====== Dataset extract
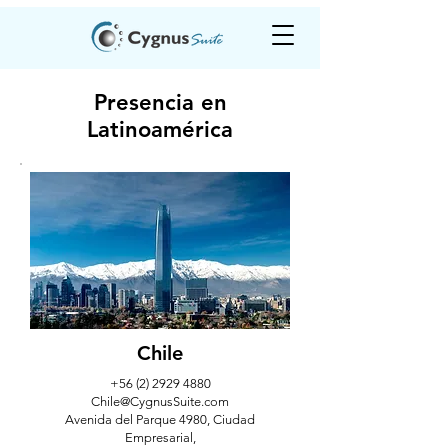
Presencia en
Latinoamérica
Chile
+56 (2) 2929 4880
Chile@CygnusSuite.com
Avenida del Parque 4980, Ciudad
Empresarial,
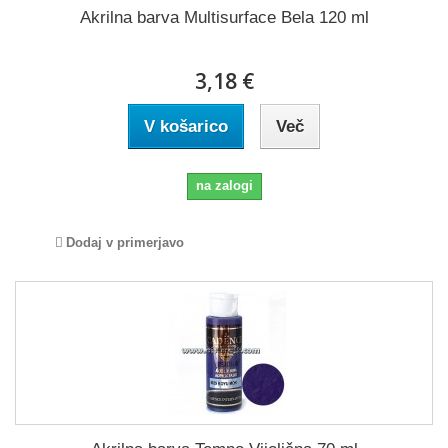
Akrilna barva Multisurface Bela 120 ml
3,18 €
V košarico
Več
na zalogi
Dodaj v primerjavo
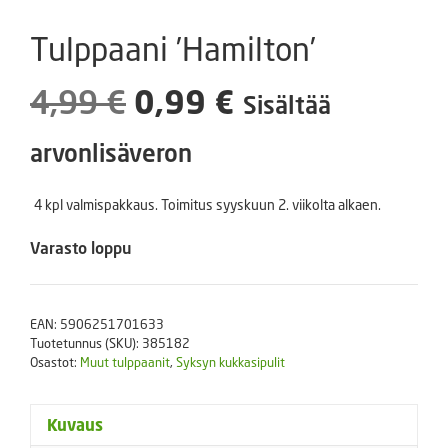
Tulppaani ’Hamilton’
Alkuperäinen
Nykyinen
4,99
€
0,99
€
Sisältää
hinta
hinta
arvonlisäveron
oli:
on:
4 kpl valmispakkaus. Toimitus syyskuun 2. viikolta alkaen.
4,99 €.
0,99 €.
Varasto loppu
EAN:
5906251701633
Tuotetunnus (SKU):
385182
Osastot:
Muut tulppaanit
,
Syksyn kukkasipulit
Kuvaus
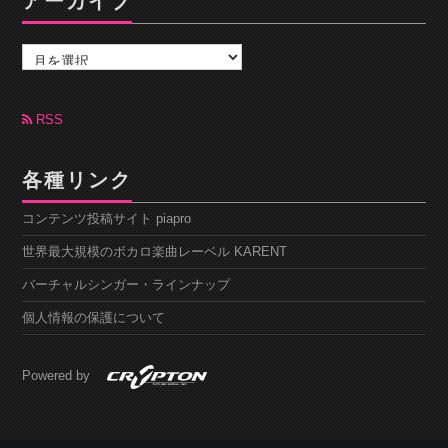
アーカイブ
ア
ー
カ
イ
ブ
RSS
各種リンク
コンテンツ投稿サイト piapro
世界最大規模のボカロ楽曲レーベル KARENT
バーチャルシンガー・ラインナップ
個人情報の保護について
Powered by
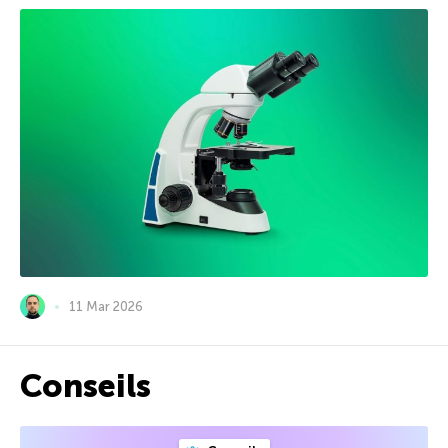
11 Mar 2026
Conseils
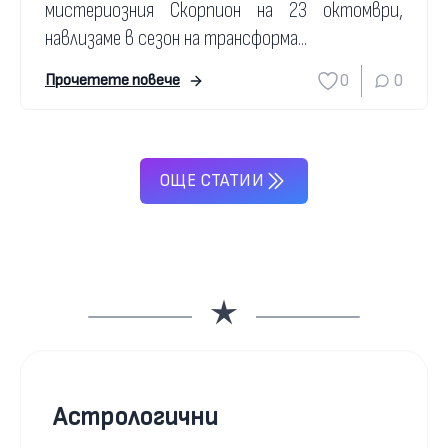
мистериозния Скорпион на 23 октомври,
навлизаме в сезон на трансформа...
0
0
Прочетете повече
ОЩЕ СТАТИИ
Астрологични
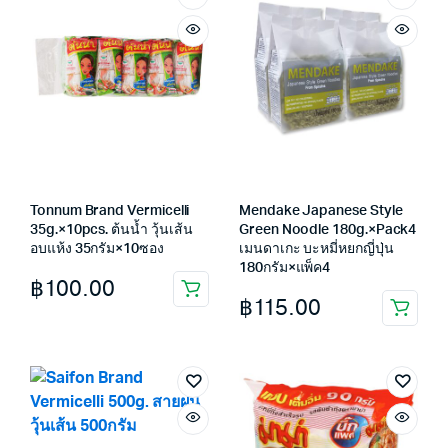
Tonnum Brand Vermicelli
Mendake Japanese Style
35g.×10pcs. ต้นน้ำ วุ้นเส้น
Green Noodle 180g.×Pack4
อบแห้ง 35กรัม×10ซอง
เมนดาเกะ บะหมี่หยกญี่ปุ่น
180กรัม×แพ็ค4
฿
100.00
฿
115.00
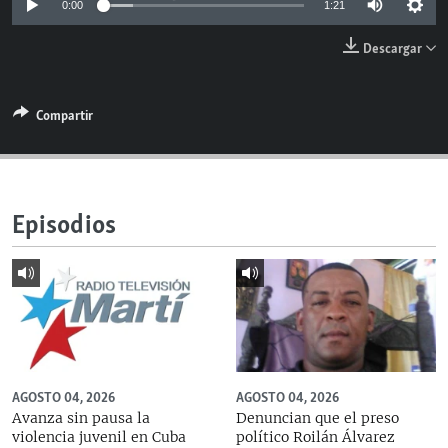
0:00
1:21
RADIO MARTÍ
Descargar
ESPECIALES
MULTIMEDIA
ESPECIALES
Compartir
EDITORIALES
LA REALIDAD DE LA VIVIENDA EN CUBA
SER VIEJO EN CUBA
SÍGUENOS
KENTU-CUBANO
Episodios
LOS SANTOS DE HIALEAH
DESINFORMACIÓN RUSA EN AMÉRICA LATINA
LA INVASIÓN DE RUSIA A UCRANIA
AGOSTO 04, 2026
AGOSTO 04, 2026
Avanza sin pausa la
Denuncian que el preso
violencia juvenil en Cuba
político Roilán Álvarez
============
Exercise details – All that is needed here is the run of lines from the one containing "мистериозния Скорпион на" through the end of the material above, reproduced exactly and without pictures.

Solution to this task –
мистериозния Скорпион на 23 октомври,
навлизаме в сезон на трансформа...
0
0
Прочетете повече
ОЩЕ СТАТИИ
Астрологични
Tonnum Brand Vermicelli
Mendake Japanese Style
35g.×10pcs. ต้นน้ำ วุ้นเส้น
Green Noodle 180g.×Pack4
อบแห้ง 35กรัม×10ซอง
เมนดาเกะ บะหมี่หยกญี่ปุ่น
180กรัม×แพ็ค4
฿
100.00
฿
115.00
0:00
1:21
RADIO MARTÍ
Descargar
ESPECIALES
MULTIMEDIA
ESPECIALES
Compartir
EDITORIALES
LA REALIDAD DE LA VIVIENDA EN CUBA
SER VIEJO EN CUBA
SÍGUENOS
KENTU-CUBANO
Episodios
LOS SANTOS DE HIALEAH
DESINFORMACIÓN RUSA EN AMÉRICA LATINA
LA INVASIÓN DE RUSIA A UCRANIA
AGOSTO 04, 2026
AGOSTO 04, 2026
Avanza sin pausa la
Denuncian que el preso
violencia juvenil en Cuba
político Roilán Álvarez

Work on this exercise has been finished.